Items from a dataset:
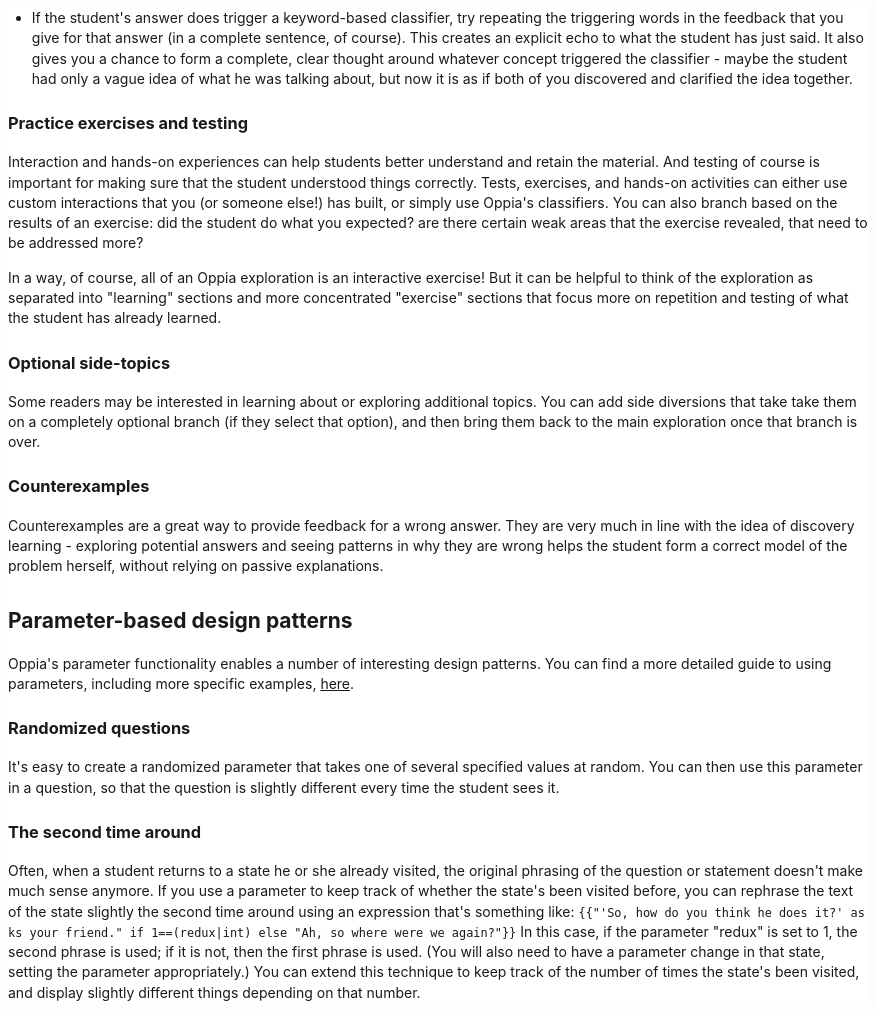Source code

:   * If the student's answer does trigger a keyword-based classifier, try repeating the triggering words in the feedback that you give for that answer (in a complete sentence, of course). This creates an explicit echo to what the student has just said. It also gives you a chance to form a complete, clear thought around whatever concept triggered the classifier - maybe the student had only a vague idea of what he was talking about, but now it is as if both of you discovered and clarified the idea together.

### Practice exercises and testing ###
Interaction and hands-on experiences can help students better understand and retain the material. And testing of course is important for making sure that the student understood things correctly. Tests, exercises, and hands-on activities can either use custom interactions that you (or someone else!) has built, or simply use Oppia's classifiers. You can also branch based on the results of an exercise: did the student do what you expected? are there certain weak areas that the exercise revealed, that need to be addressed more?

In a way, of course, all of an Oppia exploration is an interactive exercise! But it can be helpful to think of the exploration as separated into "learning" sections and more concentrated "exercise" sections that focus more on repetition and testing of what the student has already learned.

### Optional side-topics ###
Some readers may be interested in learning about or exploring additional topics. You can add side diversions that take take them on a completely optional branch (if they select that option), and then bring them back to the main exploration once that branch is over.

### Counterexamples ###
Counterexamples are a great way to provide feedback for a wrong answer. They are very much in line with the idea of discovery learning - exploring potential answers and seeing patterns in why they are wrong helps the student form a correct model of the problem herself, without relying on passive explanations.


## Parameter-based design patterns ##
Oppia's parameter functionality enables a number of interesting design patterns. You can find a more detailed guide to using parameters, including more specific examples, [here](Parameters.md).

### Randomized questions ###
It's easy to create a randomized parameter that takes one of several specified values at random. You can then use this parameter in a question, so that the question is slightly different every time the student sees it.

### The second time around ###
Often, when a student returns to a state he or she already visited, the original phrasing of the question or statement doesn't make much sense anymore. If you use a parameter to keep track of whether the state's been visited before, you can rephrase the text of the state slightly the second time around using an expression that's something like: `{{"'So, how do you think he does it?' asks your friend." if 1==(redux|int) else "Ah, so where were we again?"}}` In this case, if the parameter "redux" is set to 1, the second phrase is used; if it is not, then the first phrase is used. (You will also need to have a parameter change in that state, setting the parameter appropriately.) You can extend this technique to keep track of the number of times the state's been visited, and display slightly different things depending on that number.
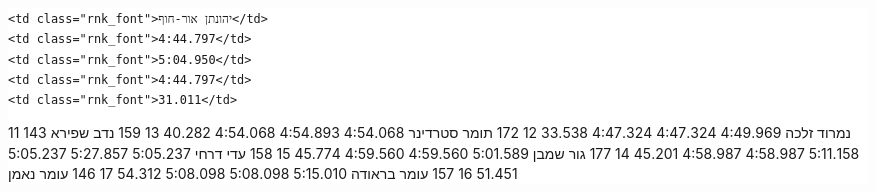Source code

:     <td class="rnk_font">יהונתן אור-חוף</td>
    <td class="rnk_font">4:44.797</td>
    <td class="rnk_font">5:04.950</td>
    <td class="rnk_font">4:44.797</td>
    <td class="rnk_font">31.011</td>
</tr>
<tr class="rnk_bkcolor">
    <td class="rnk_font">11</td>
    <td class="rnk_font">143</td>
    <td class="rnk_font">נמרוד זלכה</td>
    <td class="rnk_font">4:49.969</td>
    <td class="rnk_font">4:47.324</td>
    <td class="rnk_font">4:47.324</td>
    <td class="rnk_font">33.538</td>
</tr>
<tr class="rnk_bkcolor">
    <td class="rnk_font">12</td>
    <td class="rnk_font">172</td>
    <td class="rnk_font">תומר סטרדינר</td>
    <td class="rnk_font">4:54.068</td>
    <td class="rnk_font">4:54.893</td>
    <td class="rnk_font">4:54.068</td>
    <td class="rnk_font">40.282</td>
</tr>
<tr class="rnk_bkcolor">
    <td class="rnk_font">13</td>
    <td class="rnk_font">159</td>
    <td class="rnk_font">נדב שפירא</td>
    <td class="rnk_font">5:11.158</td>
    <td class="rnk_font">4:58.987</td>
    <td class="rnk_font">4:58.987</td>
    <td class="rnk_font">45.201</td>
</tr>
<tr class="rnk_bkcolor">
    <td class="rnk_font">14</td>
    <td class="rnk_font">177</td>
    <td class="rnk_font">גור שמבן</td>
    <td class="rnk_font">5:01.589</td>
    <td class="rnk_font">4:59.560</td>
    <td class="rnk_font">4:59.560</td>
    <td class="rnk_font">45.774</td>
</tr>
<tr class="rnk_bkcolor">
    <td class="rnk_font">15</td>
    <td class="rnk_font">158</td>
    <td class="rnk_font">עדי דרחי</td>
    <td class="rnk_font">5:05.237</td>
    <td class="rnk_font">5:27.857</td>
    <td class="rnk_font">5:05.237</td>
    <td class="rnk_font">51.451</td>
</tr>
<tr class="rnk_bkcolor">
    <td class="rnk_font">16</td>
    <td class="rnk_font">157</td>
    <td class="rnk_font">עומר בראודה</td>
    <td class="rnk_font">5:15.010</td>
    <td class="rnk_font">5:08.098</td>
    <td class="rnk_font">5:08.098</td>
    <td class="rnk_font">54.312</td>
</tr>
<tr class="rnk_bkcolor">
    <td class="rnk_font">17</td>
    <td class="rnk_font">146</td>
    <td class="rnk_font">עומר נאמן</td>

» **WHAT IS BEING ASKED**:
State how many lines of the records contain the word "learning". Give only the number.

» **ANSWER FOR THE TASK**:
3